Recent las ik het meeslepende boek van Spaanse auteur Almudena Grandes (1960) uit, getiteld ‘De vijand van mijn vader’ dat in 2013 in het Nederlands verscheen. Grandes putte daarvoor deels uit eigen leven. Benita Hernández, de moeder van Grandes, vluchtte ten tijde van de Spaanse Burgeroorlog noodgedwongen vanuit Madrid naar Marokko. Tijdens een rondreis in 2004 met haar echtgenoot en een van zijn oude vrienden door het noorden van dat land (het voormalige Spaanse protectoraat), hoorde de schrijfster voor het eerst het verhaal van die vriend. Hij was zoon van een guardia civil en woonde destijds met zijn ouders in de kazerne van Fuensanta de Martos, in Andalusië.

Zijn verhaal inspireerde Grandes tot dit boek. Grandes´ versie speelt zich ook in dat dorp en andere omringende dorpen rondom Jaén af, tussen 1947 en 1949. Die periode wordt door sommige geschiedschrijvers –men is het in Spanje over de tijd nog steeds volledig oneens– de Driejarige Terreur genoemd. Het land had destijds geen rechtbanken meer die de naam verdienden, geen onafhankelijke rechters, geen zekerheden. Alleen open graven bij de muren van de kerkhoven’ (p.169).

Hoofdpersoon van het boek is de jonge Nino, zoon van een guardia, klein van stuk maar groot in aantallen grijze cellen. Als zoon van een politieagent wordt hij in die tijd niet geacht een mening te hebben over wat wel of niet rechtvaardig is, wat goed of slecht is. Onder Francisco Franco vindt een zuivering plaats van iedereen die ook maar het geringste blijk van sympathie voor de Republikeinse zaak betoont. Guardias maken zich in de regio schuldig aan opsluiting, marteling, verkrachting en moord op plaatselijke guerrillero’s (Republikeinen) en hun vrouwen.

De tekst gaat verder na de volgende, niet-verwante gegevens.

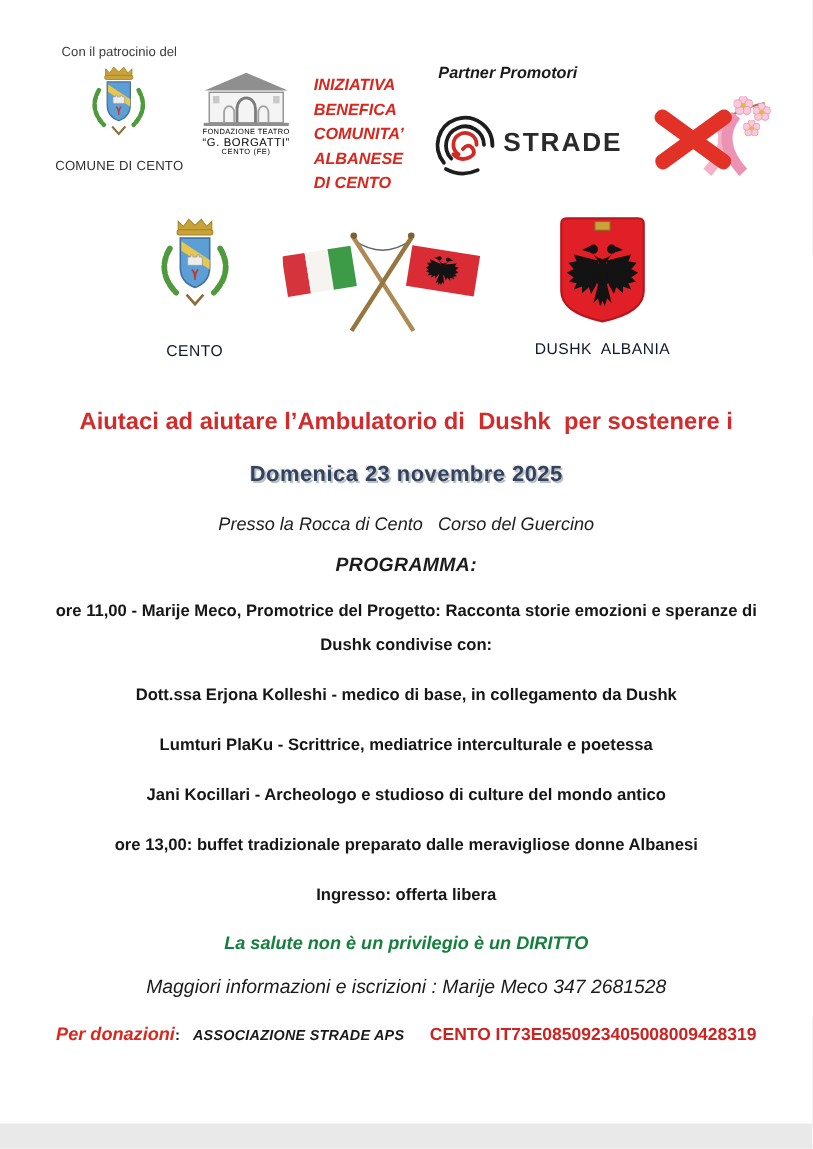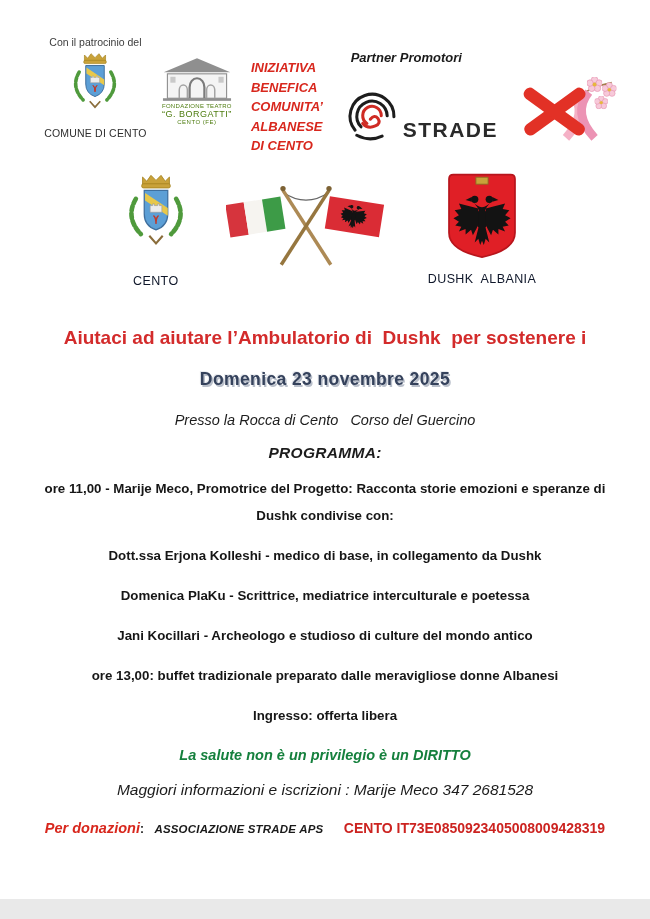"“G. BORGATTI”" .col-borgatti { color: #4d7c0f -> #000000 }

De Guarida Civil wordt halverwege het boek een moordenaarsbende’ genoemd.

De 9-jarige Nino, bijgenaamd ‘ukkepuk’, blijft achter in groei waardoor hij later waarschijnlijk niet in de voetsporen van zijn vader kan treden. (Elke potentiële kandidaat moet tenminste 1.60 meter lengte bereiken.) Hij wordt daarom als kind al gedwongen te leren typen voor een latere kantoorbaan. Nino´s jeugd en latere leven wordt sterk beïnvloed door de mensen die hij in die periode ontmoet: de intellectuele vrouw van een overleden arts die hem leert typen en hem boeken -onder andere van Jules Verne-  leent, Pepe el Portugués die uit het niets op de berg neerstrijkt (en in het geheim communist blijkt te zijn) en zijn grote vriend wordt.

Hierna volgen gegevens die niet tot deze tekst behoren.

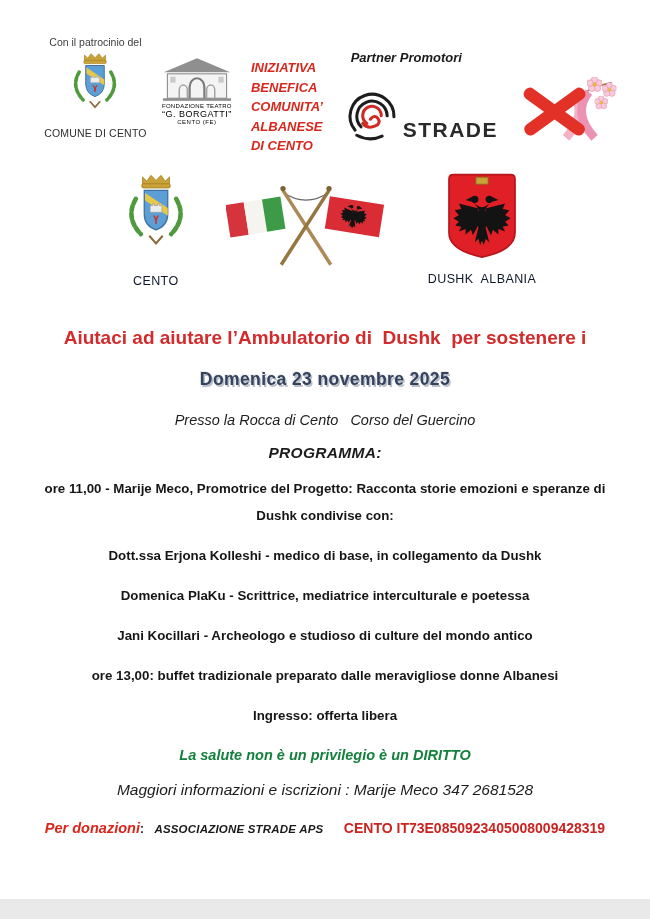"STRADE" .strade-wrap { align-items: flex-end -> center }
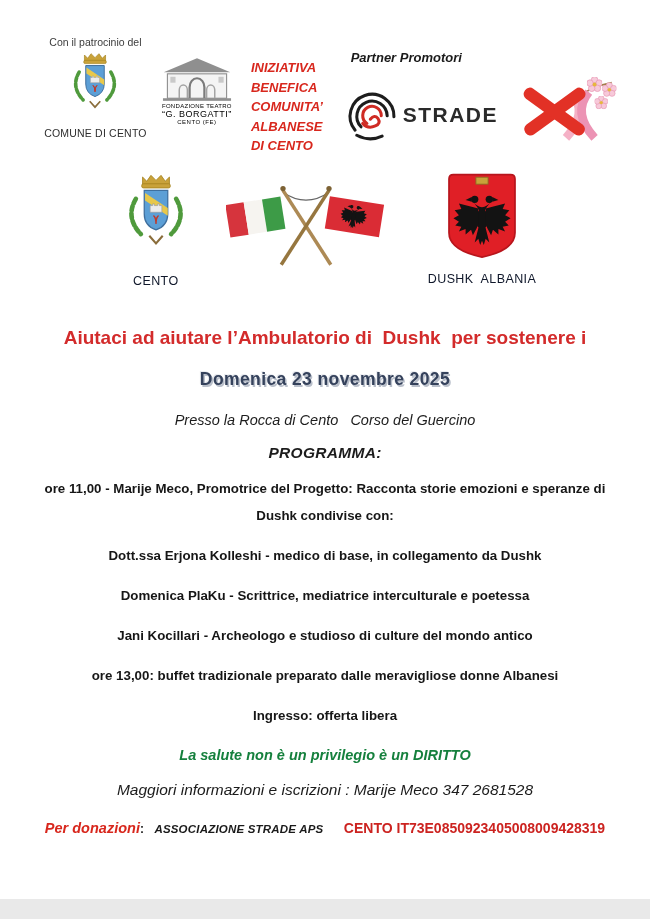"Domenica PlaKu - Scrittrice, mediatrice" p.program-item { text: Domenica -> Lumturi }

Zo komt hij als jongeling in contact met het Republikeinse gedachtengoed. Langzaamaan begint hij weerzin te voelen voor de leugens en wrede daden van zijn vader en diens collega´s. De vijanden van zijn vader worden zijn beste vrienden. Als volwassen, lange (!) man zal hij zelf zijn sporen in de opstand tegen Franco verdienen. Een deel van dit boek is gebaseerd op het heroïsche leven en de dood van de beroemdste plaatselijke guerrillero van de Sierra Sur (Jaén, Andalusië): Cencerro; hij bereikt mythische proporties die tot op de dag van vandaag worden gekoesterd.

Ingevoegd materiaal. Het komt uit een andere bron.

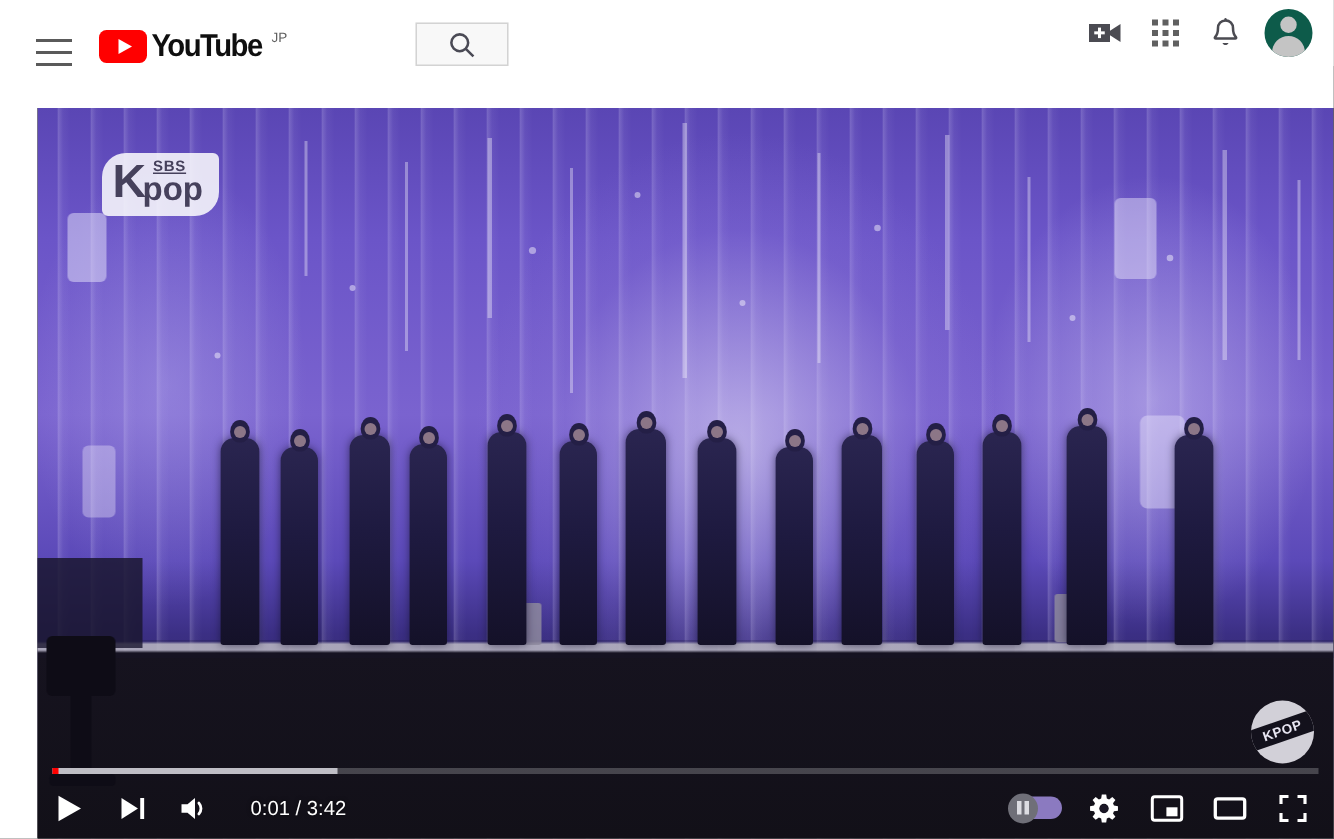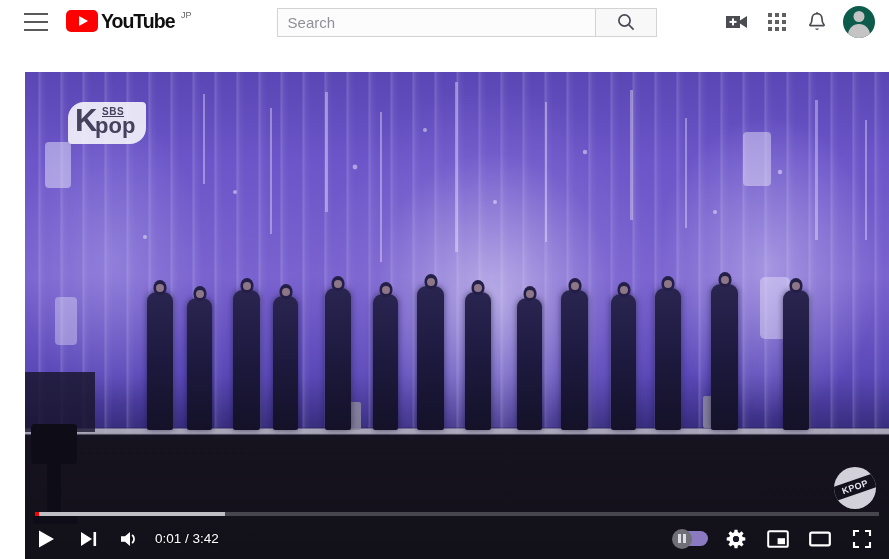"YouTube" #header { align-items: center -> flex-end }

Het is overduidelijk waar de solidariteit van rasverteller Grandes ligt maar nooit wordt dit boek een politiek pamflet. Het is een aanrader voor iedereen die van mooie historische romans houdt en meer wenst te weten over het verloop van de burgeroorlog in dat deel van Spanje. Als je de geschiedenis kent, kun je het heden ook beter begrijpen.